Muyika, who launched an enterprise software startup at age 16 that served small businesses in East Africa, said he turned down Harvard because he thought the years in school would cause his company to fall behind competitors. Instead, he focused on raising capital and growing his business.
Applying to Harvard, Muyika received help from multimillionaire Kenyan business mogul Chris Kirubi, who suggested Muyika pursue the scholarship, he said.
“It was something that I felt like was the best thing for me at the time,” Muyika says. “I was supported through the whole application process, and it was really an amazing experience.”

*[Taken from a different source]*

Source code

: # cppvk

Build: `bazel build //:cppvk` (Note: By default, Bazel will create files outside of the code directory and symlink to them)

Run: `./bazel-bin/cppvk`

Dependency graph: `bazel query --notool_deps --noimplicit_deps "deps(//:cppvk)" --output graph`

But meanwhile Muyika was building the startup HypeCentury, which provided affordable web design and digital capacity for small businesses. While the company enjoyed early success over his high school years, Muyika realized he would need to work full-time to keep pace with competitors looking to take advantage of the wave of East Africans expanding their use of the internet.
“I felt like some of my peers already had raised funds, already had employees, and they were already competing,” Muyika says. “And that it would take me five years to actually catch up with them.”
“I decided, ‘No, scrap this, I have to remain ahead,’” he says. “What I decided at the time is that I’m not going to think about this Harvard thing anymore. I just want to win fast.”
In 2013, Muyika launched a similar company called Zagace, which offers a suite of app-based products for business owners who want to take their operations online. Today, the venture counts customers in more than 60 countries and boasts $2 million in annual revenue, Muyika said.
Muyika, who grew up in the suburbs of Nairobi, spoke to Yahoo Finance Editor-in-Chief Andy Serwer in an episode of “Influencers with Andy Serwer,” a weekly interview series with leaders in business, politics, and entertainment.
Speaking with Yahoo Finance, Mubarak Muyika, now 26, says he doesn’t regret the decision to forego a college education. The early years of growth will help him achieve his goal of providing access to enterprise software not just in Africa but around the world, he said.
“I actually never thought about it like that, because my thing about it was winning,” he says. “I wanted to win at all costs.”
“What we’ve been able to do is make enterprise software standard, which was something that was really not possible in the past.”